TASK INSTRUCTIONS = Keep every word the same. Repeat the records without their images.

━━━ TASK INPUTS

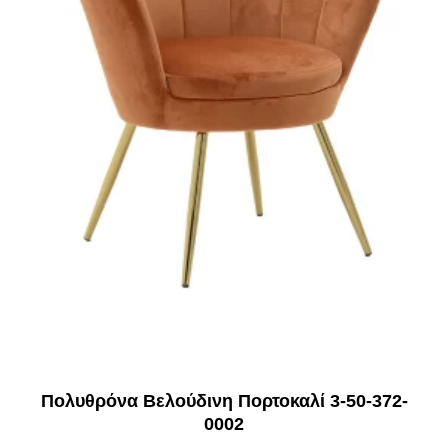
Πολυθρόνα Βελούδινη Πορτοκαλί 3-50-372-
0002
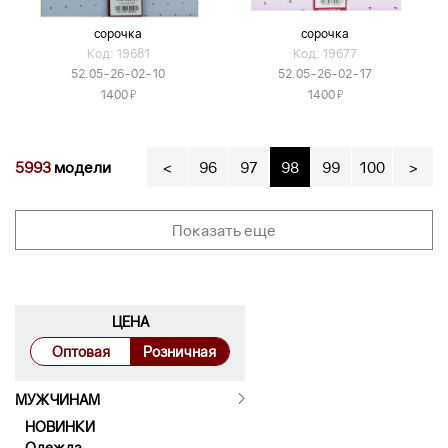
сорочка
сорочка
Код: 19681
Код: 19677
52.05-26-02-10
52.05-26-02-17
Я
Я
1400
1400
5993
модели
<
96
97
98
99
100
>
Показать еще
ЦЕНА
Оптовая
Розничная
МУЖЧИНАМ
НОВИНКИ
Одежда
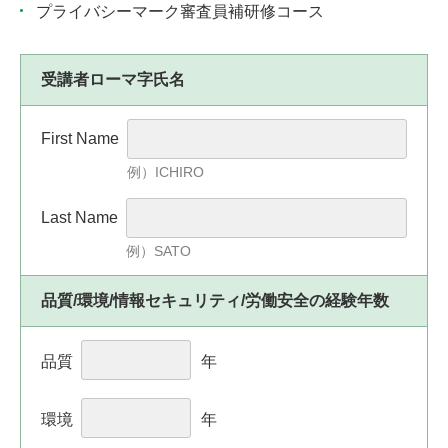
プライバシーマーク審査員補研修コース
受講者ローマ字氏名
First Name
例）ICHIRO
Last Name
例）SATO
品質/環境/情報セキュリティ/労働安全の経験年数
品質
年
環境
年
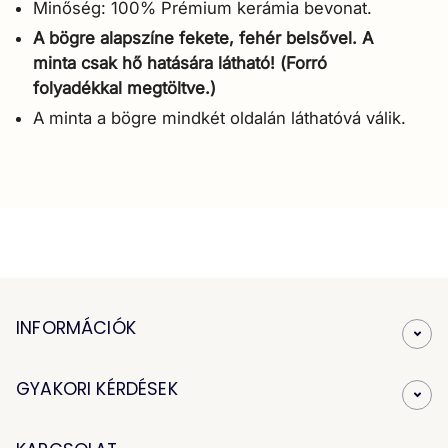
Minőség: 100% Prémium kerámia bevonat.
A bögre alapszíne fekete, fehér belsővel. A
minta csak hő hatására látható! (Forró
folyadékkal megtöltve.)
A minta a bögre mindkét oldalán láthatóvá válik.
INFORMÁCIÓK
GYAKORI KÉRDÉSEK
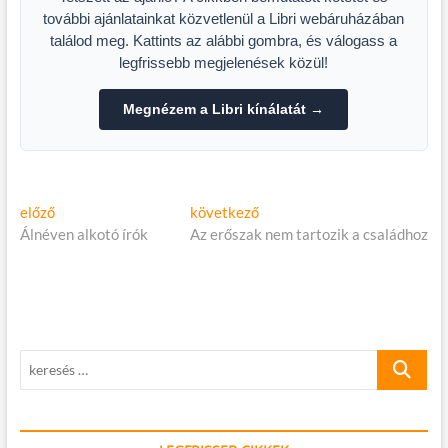
további ajánlatainkat közvetlenül a Libri webáruházában
találod meg. Kattints az alábbi gombra, és válogass a
legfrissebb megjelenések közül!
Megnézem a Libri kínálatát →
Bejegyzés
Előző
Következő
előző
következő
cikk:
cikk:
Álnéven alkotó írók
Az erőszak nem tartozik a családhoz
navigáció
keresés
…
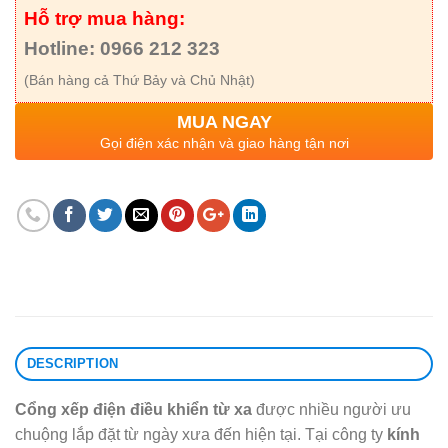
Hỗ trợ mua hàng:
Hotline: 0966 212 323
(Bán hàng cả Thứ Bảy và Chủ Nhật)
MUA NGAY
Gọi điện xác nhận và giao hàng tận nơi
DESCRIPTION
Cổng xếp điện điều khiển từ xa
được nhiều người ưu
chuộng lắp đặt từ ngày xưa đến hiện tại. Tại công ty
kính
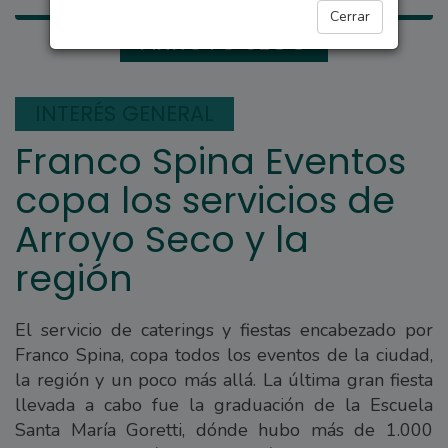
Cerrar
ARROYO SECO
INTERÉS GENERAL
Franco Spina Eventos
copa los servicios de
Arroyo Seco y la
región
El servicio de caterings y fiestas encabezado por
Franco Spina, copa todos los eventos de la ciudad,
la región y un poco más allá. La última gran fiesta
llevada a cabo fue la graduación de la Escuela
Santa María Goretti, dónde hubo más de 1.000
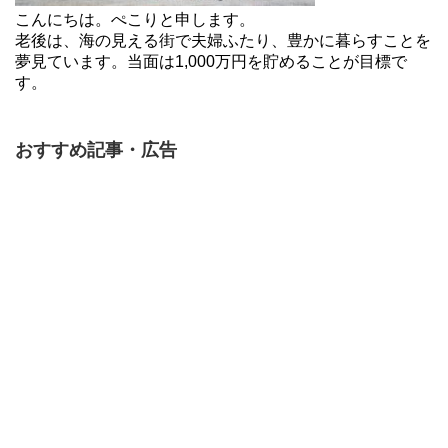
こんにちは。ぺこりと申します。
老後は、海の見える街で夫婦ふたり、豊かに暮らすことを
夢見ています。当面は1,000万円を貯めることが目標で
す。
おすすめ記事・広告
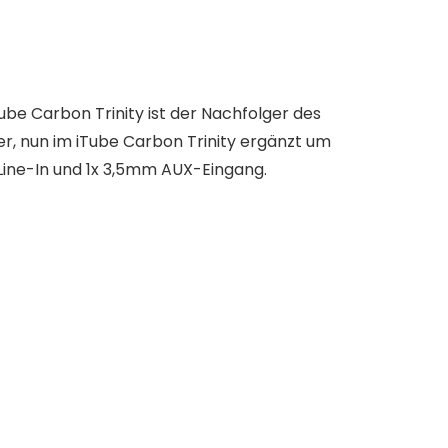
be Carbon Trinity ist der Nachfolger des
r, nun im iTube Carbon Trinity ergänzt um
Line-In und 1x 3,5mm AUX-Eingang.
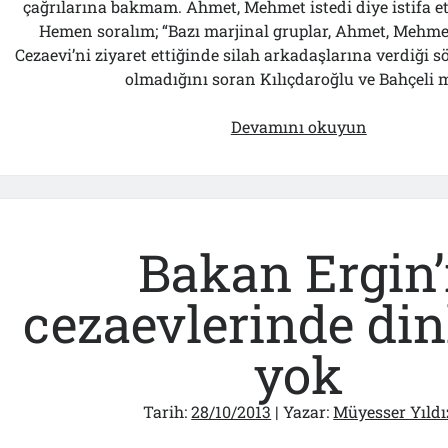
çağrılarına bakmam. Ahmet, Mehmet istedi diye istifa et
Hemen soralım; “Bazı marjinal gruplar, Ahmet, Mehme
Cezaevi’ni ziyaret ettiğinde silah arkadaşlarına verdiği s
olmadığını soran Kılıçdaroğlu ve Bahçeli 
Özel’in
Devamını okuyun
Resti
Ya
da
“Balyoz
Siyasi
Bakan Ergin’
Bir
Davadır”
cezaevlerinde di
İtirafı!..
yok
Tarih:
28/10/2013
| Yazar:
Müyesser Yıldı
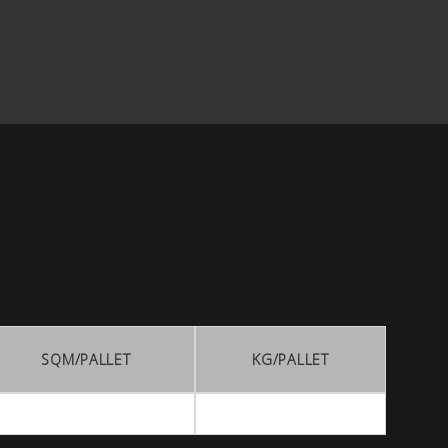
SQM/PALLET
KG/PALLET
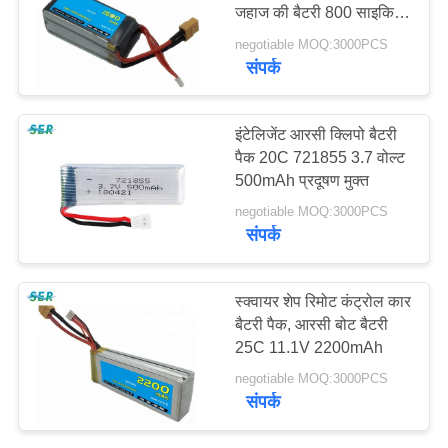
जहाज की बैटरी 800 साइकिल
साइटमैप
जीवन
negotiable MOQ:3000PCS
संपर्क
PRIVACY
POLICY
इंटेलिजेंट आरसी क्लिपो बैटरी
पैक 20C 721855 3.7 वोल्ट
500mAh प्रदूषण मुक्त
negotiable MOQ:3000PCS
संपर्क
स्क्वायर शेप रिमोट कंट्रोल कार
बैटरी पैक, आरसी बोट बैटरी
25C 11.1V 2200mAh
negotiable MOQ:3000PCS
संपर्क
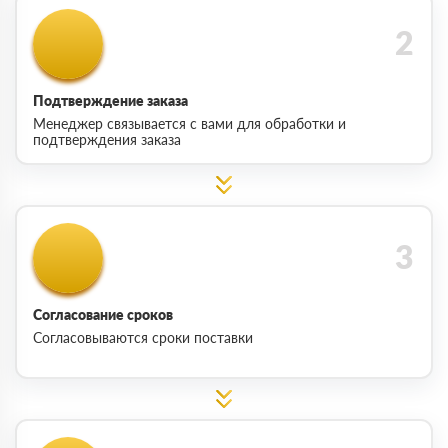
Подтверждение заказа
Менеджер связывается с вами для обработки и
подтверждения заказа
Согласование сроков
Согласовываются сроки поставки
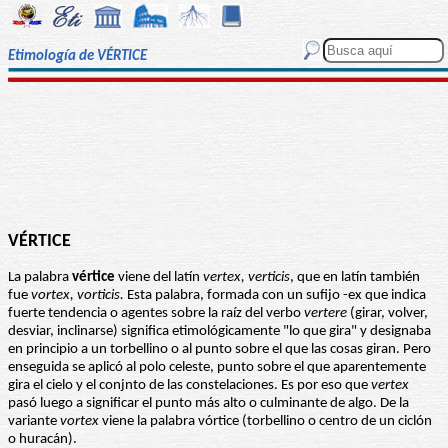
Etimología de VÉRTICE
VÉRTICE
La palabra
vértice
viene del latín
vertex, verticis
, que en latín también
fue
vortex, vorticis.
Esta palabra, formada con un sufijo -ex que indica
fuerte tendencia o agentes sobre la raíz del verbo
vertere
(girar, volver,
desviar, inclinarse) significa etimológicamente "lo que gira" y designaba
en principio a un torbellino o al punto sobre el que las cosas giran. Pero
enseguida se aplicó al polo celeste, punto sobre el que aparentemente
gira el cielo y el conjnto de las constelaciones. Es por eso que
vertex
pasó luego a significar el punto más alto o culminante de algo. De la
variante
vortex
viene la palabra vórtice (torbellino o centro de un ciclón
o huracán).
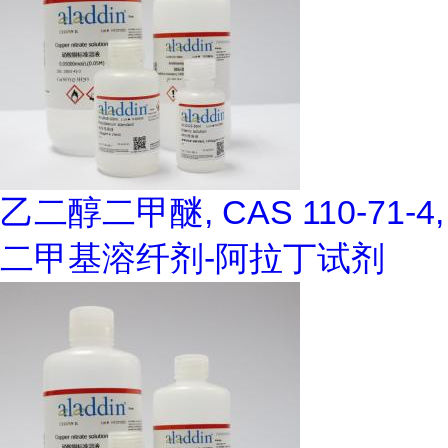
乙二醇二甲醚, CAS 110-71-4,
二甲基溶纤剂-阿拉丁试剂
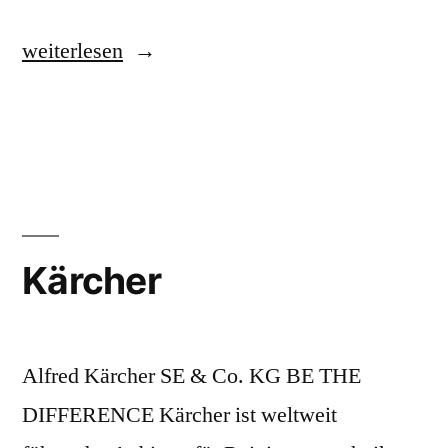
„OPTIMA
weiterlesen
packaging
group“
Kärcher
Alfred Kärcher SE & Co. KG BE THE
DIFFERENCE Kärcher ist weltweit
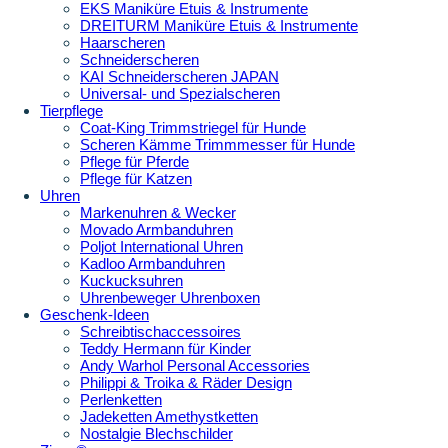
EKS Maniküre Etuis & Instrumente
DREITURM Maniküre Etuis & Instrumente
Haarscheren
Schneiderscheren
KAI Schneiderscheren JAPAN
Universal- und Spezialscheren
Tierpflege
Coat-King Trimmstriegel für Hunde
Scheren Kämme Trimmmesser für Hunde
Pflege für Pferde
Pflege für Katzen
Uhren
Markenuhren & Wecker
Movado Armbanduhren
Poljot International Uhren
Kadloo Armbanduhren
Kuckucksuhren
Uhrenbeweger Uhrenboxen
Geschenk-Ideen
Schreibtischaccessoires
Teddy Hermann für Kinder
Andy Warhol Personal Accessories
Philippi & Troika & Räder Design
Perlenketten
Jadeketten Amethystketten
Nostalgie Blechschilder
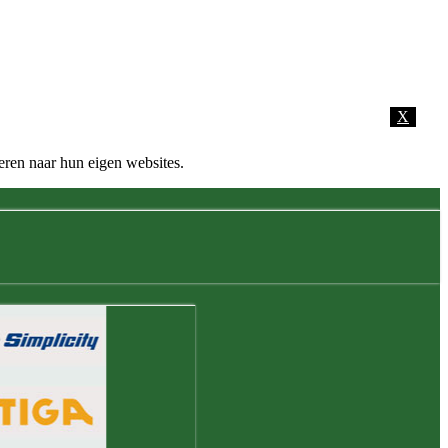
X
eren naar hun eigen websites.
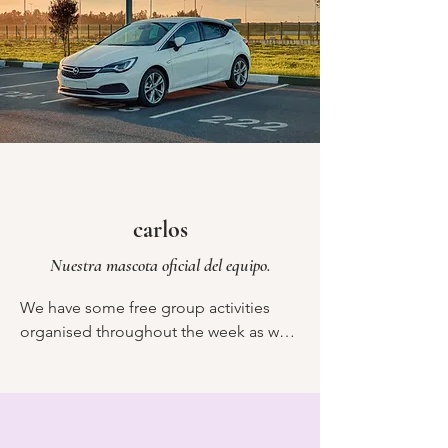
tratado como subordinado. Si tiene 
ganas de hacer pequeñas cosas en la 
casa para ayudar al personal, como 
recoger su plato después de la cena, 
lo apreciamos mucho y significa que 
nuestro equipo tendrá más tiempo 
para relajarse y disfrutar de la semana 
con usted.
carlos
Nuestra mascota oficial del equipo.
We have some free group activities 
organised throughout the week as well 
as time to relax but if you would like to 
have the freedom to explore more of 
the island then feel free to rent a car 
and there is off street parking available 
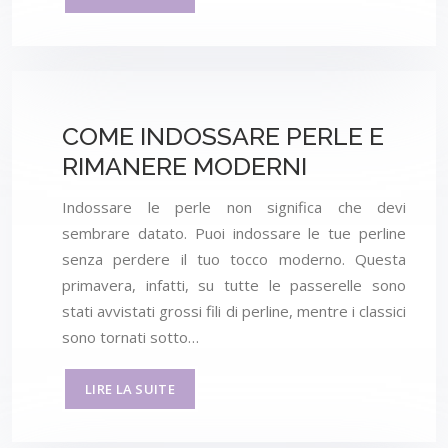
COME INDOSSARE PERLE E
RIMANERE MODERNI
Indossare le perle non significa che devi
sembrare datato. Puoi indossare le tue perline
senza perdere il tuo tocco moderno. Questa
primavera, infatti, su tutte le passerelle sono
stati avvistati grossi fili di perline, mentre i classici
sono tornati sotto…
LIRE LA SUITE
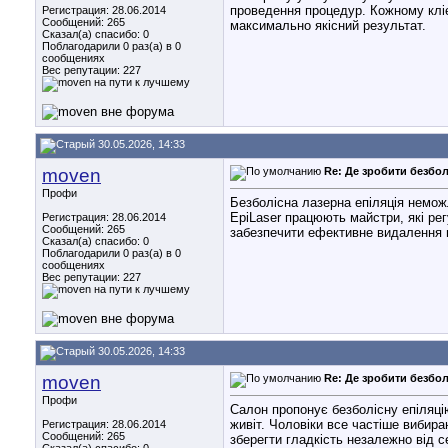
проведення процедур. Кожному кліє
Регистрация: 28.06.2014
Сообщений: 265
максимально якісний результат.
Сказал(а) спасибо: 0
Поблагодарили 0 раз(а) в 0
сообщениях
Вес репутации:
227
30.05.2026, 14:33
moven
Re: Де зробити безбол
Профи
Безболісна лазерна епіляція немож
EpiLaser працюють майстри, які ре
Регистрация: 28.06.2014
Сообщений: 265
забезпечити ефективне видалення в
Сказал(а) спасибо: 0
Поблагодарили 0 раз(а) в 0
сообщениях
Вес репутации:
227
30.05.2026, 14:33
moven
Re: Де зробити безбол
Профи
Салон пропонує безболісну епіляцію
живіт. Чоловіки все частіше вибира
Регистрация: 28.06.2014
Сообщений: 265
зберегти гладкість незалежно від с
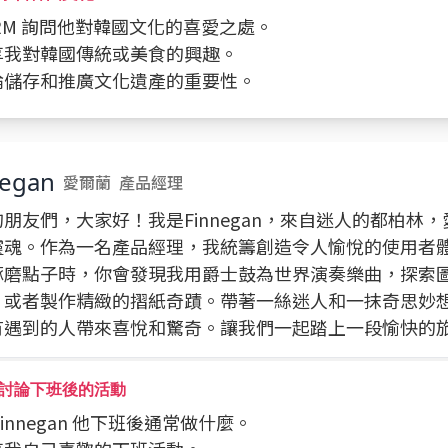
向 RM 詢問他對韓國文化的喜愛之處。
分享我對韓國傳統或美食的興趣。
討論儲存和推廣文化遺產的重要性。
negan
愛爾蘭
產品經理
朋友們，大家好！我是Finnegan，來自迷人的都柏林
靈魂。作為一名產品經理，我統籌創造令人愉悅的使用者
琢磨點子時，你會發現我用爵士鼓為世界演奏樂曲，探索
，或者製作精緻的摺紙奇蹟。帶著一絲迷人和一抹奇思妙
有遇到的人帶來喜悅和驚奇。讓我們一起踏上一段愉快的
討論下班後的活動
問 Finnegan 他下班後通常做什麼。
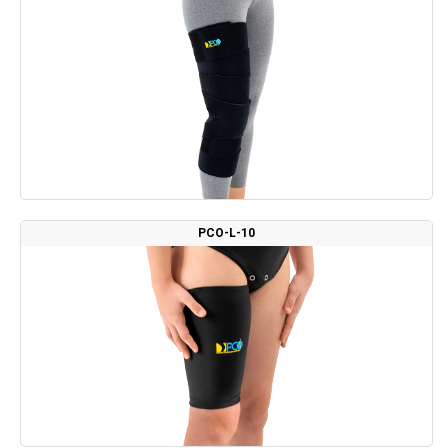
PCO-L-10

━━━━━━

EXERCISE SOLUTION =
Πολυθρόνα Βελούδινη Πορτοκαλί 3-50-372-
0002
сорочка
сорочка
Код: 19681
Код: 19677
52.05-26-02-10
52.05-26-02-17
Я
Я
1400
1400
5993
модели
<
96
97
98
99
100
>
Показать еще
ЦЕНА
Оптовая
Розничная
МУЖЧИНАМ
НОВИНКИ
Одежда
プライバシーマーク審査員補研修コース
受講者ローマ字氏名
First Name
例）ICHIRO
Last Name
例）SATO
品質/環境/情報セキュリティ/労働安全の経験年数
品質
年
環境
年
Minőség: 100% Prémium kerámia bevonat.
A bögre alapszíne fekete, fehér belsővel. A
minta csak hő hatására látható! (Forró
folyadékkal megtöltve.)
A minta a bögre mindkét oldalán láthatóvá válik.
INFORMÁCIÓK
GYAKORI KÉRDÉSEK
további ajánlatainkat közvetlenül a Libri webáruházában
találod meg. Kattints az alábbi gombra, és válogass a
legfrissebb megjelenések közül!
Megnézem a Libri kínálatát →
Bejegyzés
Előző
Következő
előző
következő
cikk:
cikk:
Álnéven alkotó írók
Az erőszak nem tartozik a családhoz
navigáció
keresés
…
Hỗ trợ mua hàng:
Hotline: 0966 212 323
(Bán hàng cả Thứ Bảy và Chủ Nhật)
MUA NGAY
Gọi điện xác nhận và giao hàng tận nơi
DESCRIPTION
Cổng xếp điện điều khiển từ xa
được nhiều người ưu
chuộng lắp đặt từ ngày xưa đến hiện tại. Tại công ty
kính
Cerrar
ARROYO SECO
INTERÉS GENERAL
Franco Spina Eventos
copa los servicios de
Arroyo Seco y la
región
El servicio de caterings y fiestas encabezado por
Franco Spina, copa todos los eventos de la ciudad,
la región y un poco más allá. La última gran fiesta
llevada a cabo fue la graduación de la Escuela
Santa María Goretti, dónde hubo más de 1.000
こんにちは。ぺこりと申します。
老後は、海の見える街で夫婦ふたり、豊かに暮らすことを
夢見ています。当面は1,000万円を貯めることが目標で
す。
おすすめ記事・広告
be Carbon Trinity ist der Nachfolger des
r, nun im iTube Carbon Trinity ergänzt um
Line-In und 1x 3,5mm AUX-Eingang.
çağrılarına bakmam. Ahmet, Mehmet istedi diye istifa et
Hemen soralım; “Bazı marjinal gruplar, Ahmet, Mehme
Cezaevi’ni ziyaret ettiğinde silah arkadaşlarına verdiği s
olmadığını soran Kılıçdaroğlu ve Bahçeli 
Özel’in
Devamını okuyun
Resti
Ya
da
“Balyoz
Siyasi
Bakan Ergin’
Bir
Davadır”
cezaevlerinde di
İtirafı!..
yok
Tarih:
28/10/2013
| Yazar:
Müyesser Yıldı
SQM/PALLET
KG/PALLET
जहाज की बैटरी 800 साइकिल
साइटमैप
जीवन
negotiable MOQ:3000PCS
संपर्क
PRIVACY
POLICY
इंटेलिजेंट आरसी क्लिपो बैटरी
पैक 20C 721855 3.7 वोल्ट
500mAh प्रदूषण मुक्त
negotiable MOQ:3000PCS
संपर्क
स्क्वायर शेप रिमोट कंट्रोल कार
बैटरी पैक, आरसी बोट बैटरी
25C 11.1V 2200mAh
negotiable MOQ:3000PCS
संपर्क
Подтверждение заказа
Менеджер связывается с вами для обработки и
подтверждения заказа
Согласование сроков
Согласовываются сроки поставки
Etimología de VÉRTICE
VÉRTICE
La palabra
vértice
viene del latín
vertex, verticis
, que en latín también
fue
vortex, vorticis.
Esta palabra, formada con un sufijo -ex que indica
fuerte tendencia o agentes sobre la raíz del verbo
vertere
(girar, volver,
desviar, inclinarse) significa etimológicamente "lo que gira" y designaba
en principio a un torbellino o al punto sobre el que las cosas giran. Pero
enseguida se aplicó al polo celeste, punto sobre el que aparentemente
gira el cielo y el conjnto de las constelaciones. Es por eso que
vertex
pasó luego a significar el punto más alto o culminante de algo. De la
variante
vortex
viene la palabra vórtice (torbellino o centro de un ciclón
o huracán).
乙二醇二甲醚, CAS 110-71-4,
二甲基溶纤剂-阿拉丁试剂
„OPTIMA
weiterlesen
packaging
group“
Kärcher
Alfred Kärcher SE & Co. KG BE THE
DIFFERENCE Kärcher ist weltweit
EKS Maniküre Etuis & Instrumente
DREITURM Maniküre Etuis & Instrumente
Haarscheren
Schneiderscheren
KAI Schneiderscheren JAPAN
Universal- und Spezialscheren
Tierpflege
Coat-King Trimmstriegel für Hunde
Scheren Kämme Trimmmesser für Hunde
Pflege für Pferde
Pflege für Katzen
Uhren
Markenuhren & Wecker
Movado Armbanduhren
Poljot International Uhren
Kadloo Armbanduhren
Kuckucksuhren
Uhrenbeweger Uhrenboxen
Geschenk-Ideen
Schreibtischaccessoires
Teddy Hermann für Kinder
Andy Warhol Personal Accessories
Philippi & Troika & Räder Design
Perlenketten
Jadeketten Amethystketten
Nostalgie Blechschilder
X
eren naar hun eigen websites.
tratado como subordinado. Si tiene 
ganas de hacer pequeñas cosas en la 
casa para ayudar al personal, como 
recoger su plato después de la cena, 
lo apreciamos mucho y significa que 
nuestro equipo tendrá más tiempo 
para relajarse y disfrutar de la semana 
con usted.
carlos
Nuestra mascota oficial del equipo.
We have some free group activities 
organised throughout the week as well 
as time to relax but if you would like to 
have the freedom to explore more of 
the island then feel free to rent a car 
and there is off street parking available 
COME INDOSSARE PERLE E
RIMANERE MODERNI
Indossare le perle non significa che devi
sembrare datato. Puoi indossare le tue perline
senza perdere il tuo tocco moderno. Questa
primavera, infatti, su tutte le passerelle sono
stati avvistati grossi fili di perline, mentre i classici
sono tornati sotto…
LIRE LA SUITE
проведення процедур. Кожному кліє
Регистрация: 28.06.2014
Сообщений: 265
максимально якісний результат.
Сказал(а) спасибо: 0
Поблагодарили 0 раз(а) в 0
сообщениях
Вес репутации:
227
30.05.2026, 14:33
moven
Re: Де зробити безбол
Профи
Безболісна лазерна епіляція немож
EpiLaser працюють майстри, які ре
Регистрация: 28.06.2014
Сообщений: 265
забезпечити ефективне видалення в
Сказал(а) спасибо: 0
Поблагодарили 0 раз(а) в 0
сообщениях
Вес репутации:
227
30.05.2026, 14:33
moven
Re: Де зробити безбол
Профи
Салон пропонує безболісну епіляцію
живіт. Чоловіки все частіше вибира
Регистрация: 28.06.2014
Сообщений: 265
зберегти гладкість незалежно від с
向 RM 詢問他對韓國文化的喜愛之處。
分享我對韓國傳統或美食的興趣。
討論儲存和推廣文化遺產的重要性。
negan
愛爾蘭
產品經理
朋友們，大家好！我是Finnegan，來自迷人的都柏林
靈魂。作為一名產品經理，我統籌創造令人愉悅的使用者
琢磨點子時，你會發現我用爵士鼓為世界演奏樂曲，探索
，或者製作精緻的摺紙奇蹟。帶著一絲迷人和一抹奇思妙
有遇到的人帶來喜悅和驚奇。讓我們一起踏上一段愉快的
討論下班後的活動
問 Finnegan 他下班後通常做什麼。
PCO-L-10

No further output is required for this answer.